Avis paru dans BABELIO

L'actualité nous enseigne la surface des évènements, leur déroulé, leurs exactions, rarement les coulisses et les tractations ainsi que les faux-semblants dont on essaie de deviner les ombres fuyantes d'acteurs inconnus. Un livre comme celui-ci dessine un paysage humanitaire dont les apparences ressemblent furieusement à ce que nous connaissons. Les traits en sont parfois grossis mais tout y est, dans les grandes lignes. L'on descend petit à petit dans les tunnels qui relient une action à une autre, une cause produisant un effet, sans lien pour le commun des mortels.
Un Représentant est un individu qui tente de sauver les apparences, de résoudre les conflits, ou de les minimiser avant qu'ils n'embrasent la planète. Il allume un feu à circoncire afin d'éviter un incendie. Une guerre locale vaut mieux qu'une guerre mondiale. Zamir est de ceux-là, fruit pourri de la compassion organisée et de la sincérité non feinte, chantage à la vie, à la mort, on ne sait, cynisme absolu et définitif d'un mode de gouvernance discrédité, d'instances internationales qui ne peuvent, faute de moyens et de légitimité, intervenir là où leur existence aurait une raison d'être.
La professionnalisation de la charité a déjà été soulignée à maintes reprises, elle s'est déjà substituée aux Etats, elle se coule dans le business model d'entreprise transnationale, au souci premier d'une rentabilité de chaque jour.

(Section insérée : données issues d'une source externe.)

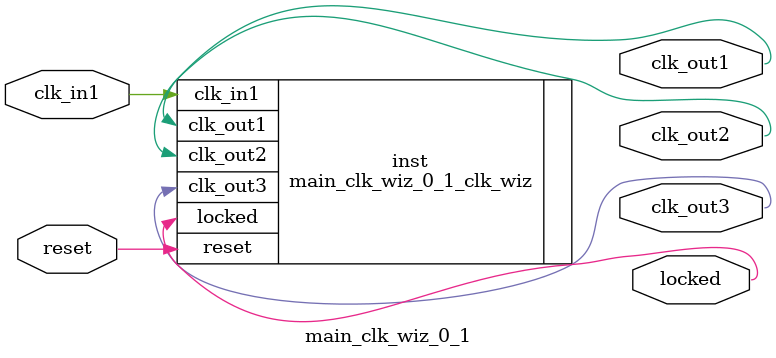
<source format=v>


`timescale 1ps/1ps

(* CORE_GENERATION_INFO = "main_clk_wiz_0_1,clk_wiz_v6_0_11_0_0,{component_name=main_clk_wiz_0_1,use_phase_alignment=true,use_min_o_jitter=false,use_max_i_jitter=false,use_dyn_phase_shift=false,use_inclk_switchover=false,use_dyn_reconfig=false,enable_axi=0,feedback_source=FDBK_AUTO,PRIMITIVE=MMCM,num_out_clk=3,clkin1_period=8.000,clkin2_period=10.000,use_power_down=false,use_reset=true,use_locked=true,use_inclk_stopped=false,feedback_type=SINGLE,CLOCK_MGR_TYPE=NA,manual_override=false}" *)

module main_clk_wiz_0_1 
 (
  // Clock out ports
  output        clk_out1,
  output        clk_out2,
  output        clk_out3,
  // Status and control signals
  input         reset,
  output        locked,
 // Clock in ports
  input         clk_in1
 );

  main_clk_wiz_0_1_clk_wiz inst
  (
  // Clock out ports  
  .clk_out1(clk_out1),
  .clk_out2(clk_out2),
  .clk_out3(clk_out3),
  // Status and control signals               
  .reset(reset), 
  .locked(locked),
 // Clock in ports
  .clk_in1(clk_in1)
  );

endmodule

</source>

C'est un marché que celui de la misère organisée, du trafic d'êtres humains sous couvert d'aide aux réfugiés.
Le plus effroyable dans ce livre est qu'on y croit, que l'on se dit que c'est probablement existant, que les lanceurs d'alertes ont dénoncé des faits s'approchant ce qui est décrit de l'intérieur, de ce que vit Zamir, porte-parole emblématique, organiquement attaché à une multinationale qu'il aide à financer. Qu'il soit turc ou syrien, ou les deux, il ne le sait pas lui-même, il l'apprendra sur le tard, n'a que peu d'intérêt. Il y a longtemps que les lignes rouges décrétées par des présidents en exercice ont été franchies, sans que les Etats ne lèvent le petit doigt.
Ce qui suit dans la pitié et les campagnes de dons n'en est que plus délétère et ravale plus que jamais l'être humain au rang de dernière espèce à sauver quand la Terre sera devenue invivable.
Zamir porte en lui ce cynisme définitif mais il ne gouverne pas, il n'a que le pouvoir de faire pleurer, de susciter les dons, il devient la contradiction ingérable en un seul être, la souffrance et le prix de celle-ci, qu'il sera le seul à payer.
Ouvrage terrifiant de lucidité, parfaitement documenté qui laisse un goût amer.